Excerpts from a dataset
>>

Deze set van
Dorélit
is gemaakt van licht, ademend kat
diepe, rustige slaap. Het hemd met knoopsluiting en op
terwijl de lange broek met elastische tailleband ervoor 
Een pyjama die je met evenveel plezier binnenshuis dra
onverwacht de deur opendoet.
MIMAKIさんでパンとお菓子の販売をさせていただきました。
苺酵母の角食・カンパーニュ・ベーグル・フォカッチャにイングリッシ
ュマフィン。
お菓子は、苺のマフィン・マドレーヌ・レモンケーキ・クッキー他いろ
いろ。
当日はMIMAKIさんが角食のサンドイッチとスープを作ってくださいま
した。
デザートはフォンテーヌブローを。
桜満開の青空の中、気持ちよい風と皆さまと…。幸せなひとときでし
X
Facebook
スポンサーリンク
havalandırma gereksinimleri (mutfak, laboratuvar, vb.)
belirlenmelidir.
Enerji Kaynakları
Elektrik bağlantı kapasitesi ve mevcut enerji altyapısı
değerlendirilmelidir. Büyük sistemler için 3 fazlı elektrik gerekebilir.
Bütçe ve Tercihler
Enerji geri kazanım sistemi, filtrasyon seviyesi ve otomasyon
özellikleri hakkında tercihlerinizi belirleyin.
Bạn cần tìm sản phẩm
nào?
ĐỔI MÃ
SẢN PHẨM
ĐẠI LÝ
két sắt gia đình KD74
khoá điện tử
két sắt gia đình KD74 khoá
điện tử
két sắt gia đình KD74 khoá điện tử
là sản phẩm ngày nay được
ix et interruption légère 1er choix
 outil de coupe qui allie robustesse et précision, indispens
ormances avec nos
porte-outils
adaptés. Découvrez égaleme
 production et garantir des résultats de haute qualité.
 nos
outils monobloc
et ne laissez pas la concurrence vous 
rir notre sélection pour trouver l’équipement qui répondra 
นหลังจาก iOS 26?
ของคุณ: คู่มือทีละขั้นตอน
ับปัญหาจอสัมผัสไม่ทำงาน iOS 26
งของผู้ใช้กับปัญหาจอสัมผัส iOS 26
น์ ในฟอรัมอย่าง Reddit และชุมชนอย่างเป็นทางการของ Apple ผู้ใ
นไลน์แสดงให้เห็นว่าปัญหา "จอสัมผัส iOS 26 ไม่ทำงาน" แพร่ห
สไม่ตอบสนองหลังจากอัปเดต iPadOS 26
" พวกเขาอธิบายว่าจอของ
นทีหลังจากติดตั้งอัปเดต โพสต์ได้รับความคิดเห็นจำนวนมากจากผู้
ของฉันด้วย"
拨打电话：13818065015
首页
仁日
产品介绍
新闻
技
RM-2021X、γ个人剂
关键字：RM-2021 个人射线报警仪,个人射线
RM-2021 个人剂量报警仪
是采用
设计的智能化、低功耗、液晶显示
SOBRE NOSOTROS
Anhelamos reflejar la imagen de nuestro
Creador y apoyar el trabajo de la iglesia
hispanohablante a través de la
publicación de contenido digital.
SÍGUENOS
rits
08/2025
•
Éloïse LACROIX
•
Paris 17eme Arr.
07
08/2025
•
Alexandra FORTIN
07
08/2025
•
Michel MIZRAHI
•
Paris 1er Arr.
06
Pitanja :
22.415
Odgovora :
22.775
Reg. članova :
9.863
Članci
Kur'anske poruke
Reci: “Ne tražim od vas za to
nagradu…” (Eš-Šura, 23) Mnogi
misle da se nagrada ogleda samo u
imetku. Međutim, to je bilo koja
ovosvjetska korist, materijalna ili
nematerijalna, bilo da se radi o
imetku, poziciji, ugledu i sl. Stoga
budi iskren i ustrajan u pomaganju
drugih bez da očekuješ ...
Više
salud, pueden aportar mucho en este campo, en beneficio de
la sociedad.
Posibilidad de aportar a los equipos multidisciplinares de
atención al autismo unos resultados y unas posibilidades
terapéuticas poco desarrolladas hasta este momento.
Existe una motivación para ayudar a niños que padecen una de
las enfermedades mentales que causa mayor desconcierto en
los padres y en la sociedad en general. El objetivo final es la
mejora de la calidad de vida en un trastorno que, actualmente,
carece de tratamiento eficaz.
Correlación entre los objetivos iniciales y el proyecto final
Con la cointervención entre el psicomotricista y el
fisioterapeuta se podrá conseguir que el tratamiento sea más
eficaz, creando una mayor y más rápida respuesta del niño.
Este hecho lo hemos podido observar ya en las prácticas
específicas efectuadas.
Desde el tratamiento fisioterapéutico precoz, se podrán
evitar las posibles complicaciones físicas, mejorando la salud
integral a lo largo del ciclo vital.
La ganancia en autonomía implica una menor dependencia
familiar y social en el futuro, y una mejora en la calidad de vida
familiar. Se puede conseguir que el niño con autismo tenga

<<

• What you should do
In the entries above, count each line holding "sociedad" and report the total and nothing more.

• Your response
2